:: Provided data

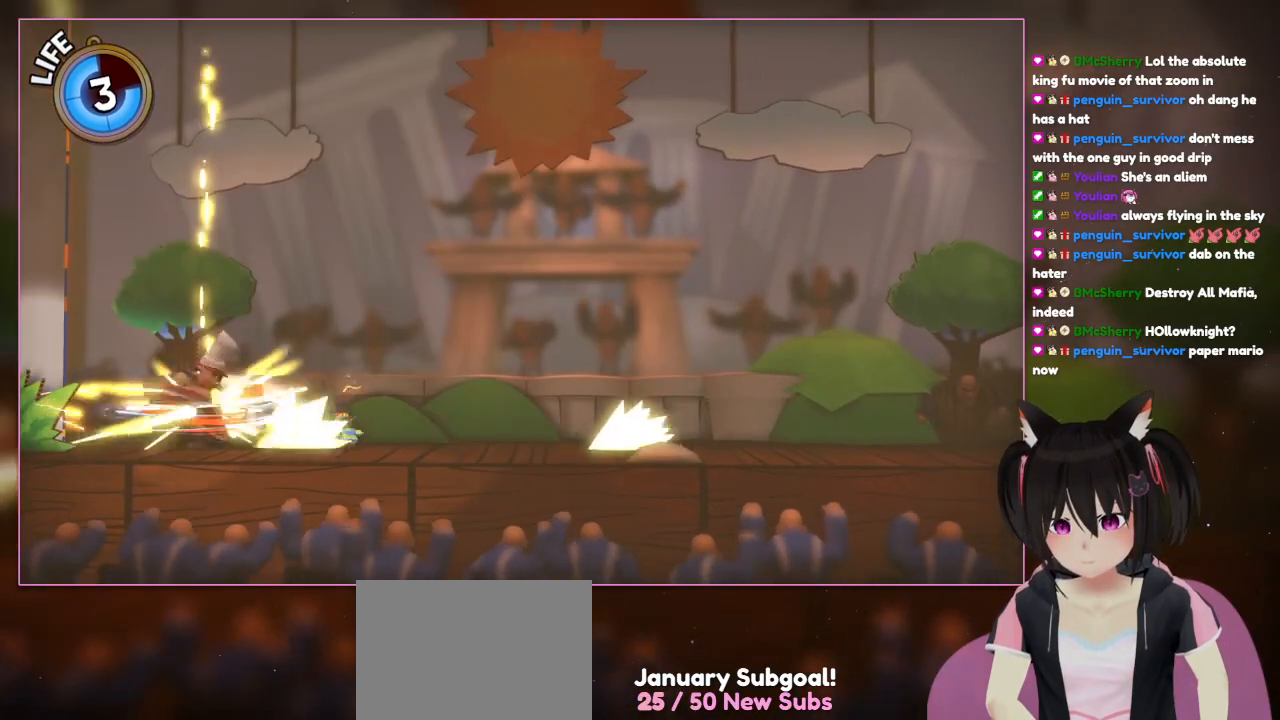
{"buttons": ["A"], "left_stick": "right", "right_stick": "center", "events": [[233, "left_stick", "center"], [433, "A", "down"], [433, "left_stick", "right"]]}
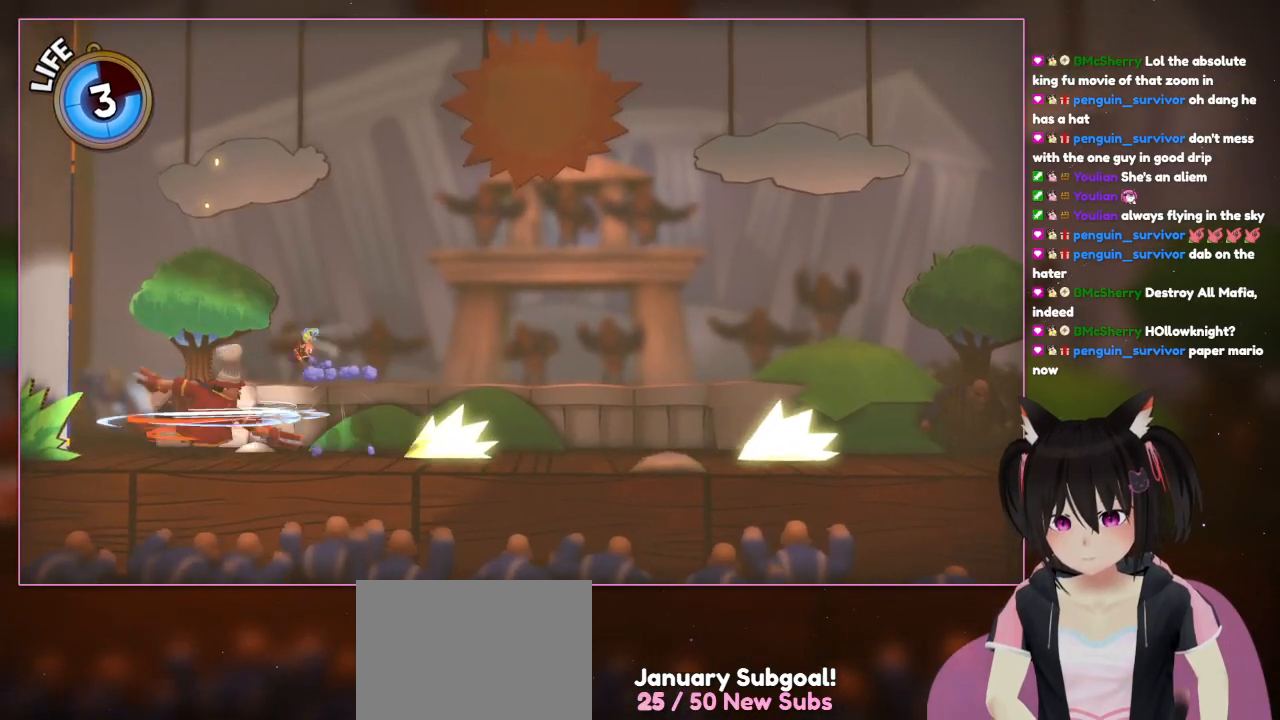
{"buttons": ["A"], "left_stick": "left", "right_stick": "center", "events": [[133, "left_stick", "up-left"], [333, "left_stick", "left"]]}
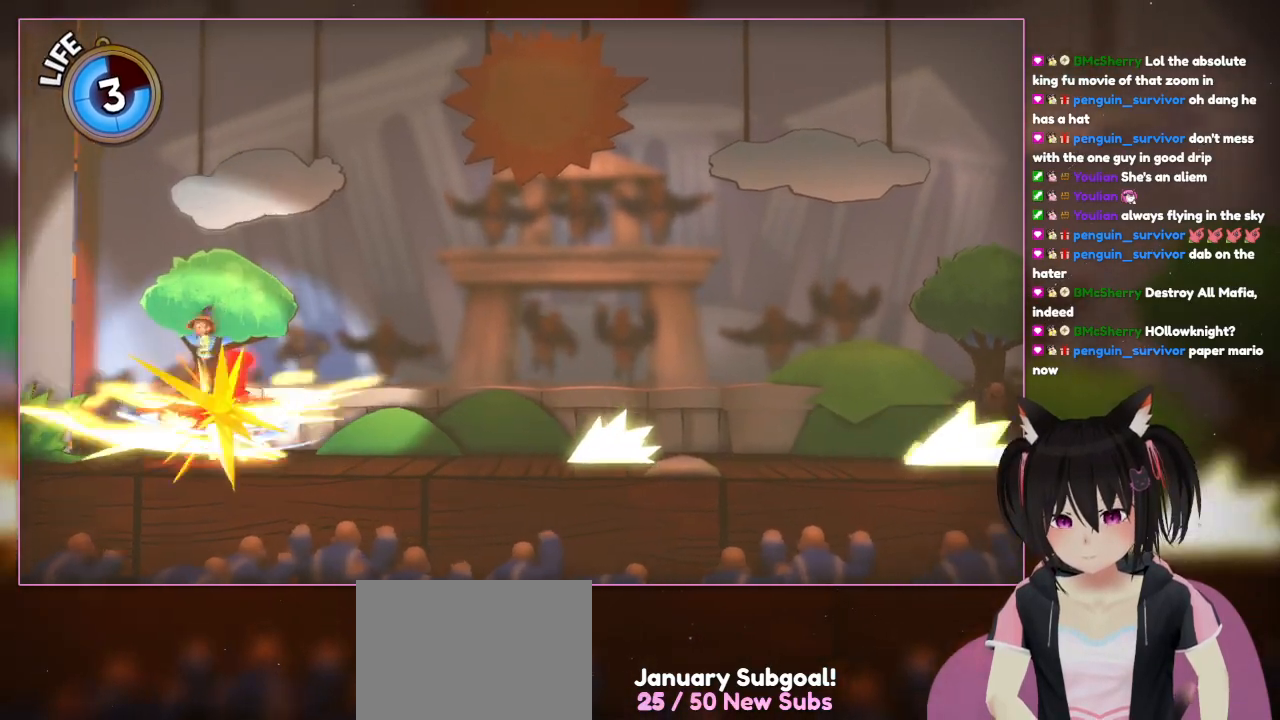
{"buttons": [], "left_stick": "left", "right_stick": "center", "events": [[33, "A", "up"], [33, "X", "down"], [33, "left_stick", "center"], [233, "X", "up"], [433, "left_stick", "left"]]}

::::

[Task prompt] Every line above gets copied exactly; none of the pictures do.

[Exercise solution]
{"buttons": ["A"], "left_stick": "right", "right_stick": "center", "events": [[233, "left_stick", "center"], [433, "A", "down"], [433, "left_stick", "right"]]}
{"buttons": ["A"], "left_stick": "left", "right_stick": "center", "events": [[133, "left_stick", "up-left"], [333, "left_stick", "left"]]}
{"buttons": [], "left_stick": "left", "right_stick": "center", "events": [[33, "A", "up"], [33, "X", "down"], [33, "left_stick", "center"], [233, "X", "up"], [433, "left_stick", "left"]]}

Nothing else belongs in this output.